Münch: Mit der Fußfessel wird unser Instrumentarium erweitert. Trägt ein Gefährder eine Fußfessel, können wir besser überprüfen, ob die Person Auflagen, Weisungen oder Verbote befolgt. Werden beispielsweise Auflagen wie Aufenthaltsbeschränkungen nicht eingehalten, können die Sicherheitsbehörden bei Verstößen die notwendigen Schritte zur Gefahrenabwehr einleiten.

taz: An welche Auflagen für Fußfesselträger denken Sie?

Münch: Einen bestimmten Bereich nicht zu verlassen, einen bestimmten Ort nicht zu betreten, so etwas. Wenn der Gefährder dagegen verstößt, gibt die Fußfessel Alarm und die Sicherheitsbehörden können reagieren.

taz: Die Fußfessel kann bislang nur für Gefährder angeordnet werden, die das BKA betreut. Einen solchen Fall gibt es derzeit aber gar nicht.

Münch: Das ist richtig. Die Gefährderüberwachung ist grundsätzlich Aufgabe der Länder. Aber auch diese passen gerade ihre Polizeigesetze an. Das ist wichtig, denn derzeit haben wir keine einheitlichen Werkzeuge beim Umgang mit Gefährdern. Ein Beispiel ist die Kommunikationsüberwachung: eine Maßnahme, die in fünf Bundesländern präventiv nicht möglich ist. Eine Quellenkommunikationsüberwachung dürfen nur sechs Länder durchführen. Wir müssen wegkommen von diesem Flickenteppich.

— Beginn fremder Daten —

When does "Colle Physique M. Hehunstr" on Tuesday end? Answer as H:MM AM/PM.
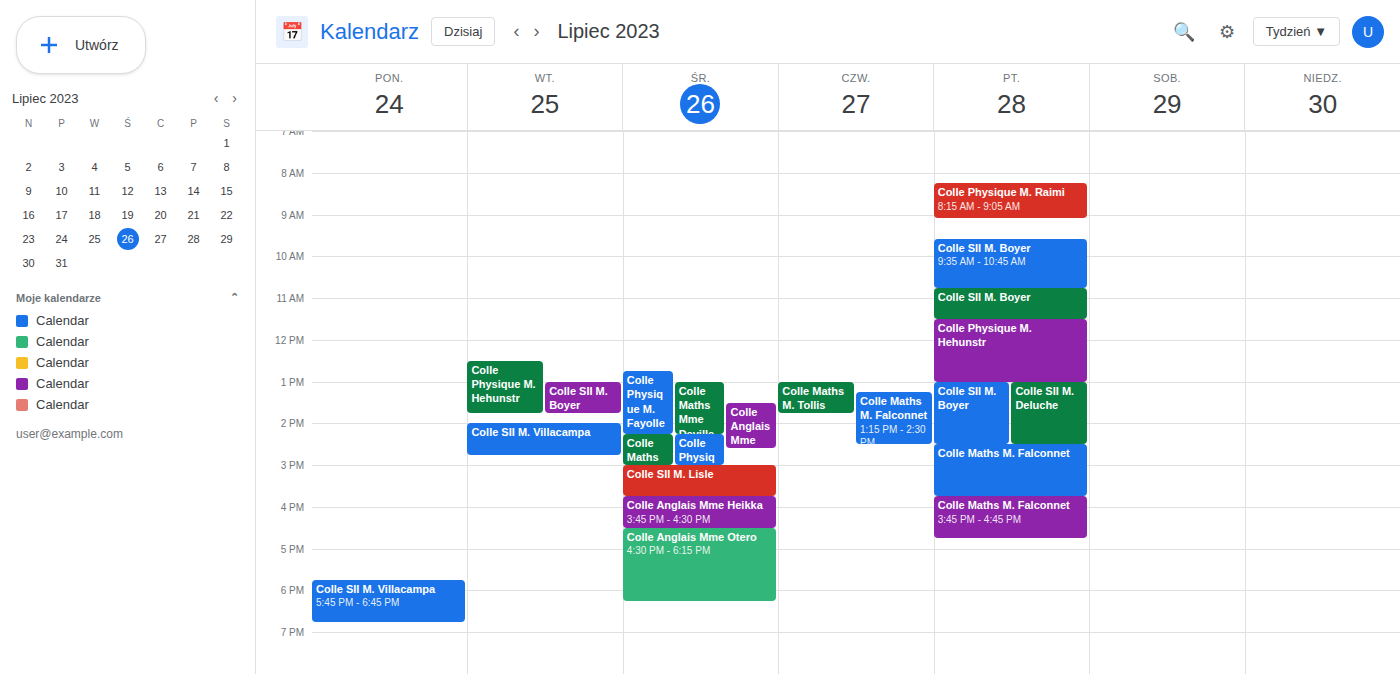
1:45 PM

taz: Bislang aber bleibt die Fußfessel rein symbolische Politik.

Münch: Symbolisch ist mir zu wenig. Richtig ist, wir werden nicht viele Anwendungsfälle für die Fußfessel haben. Richtig ist aber auch, dass die Fußfessel nur ein Teil der Diskussion ist und wir den Umgang mit Gefährden insgesamt standardisieren und optimieren.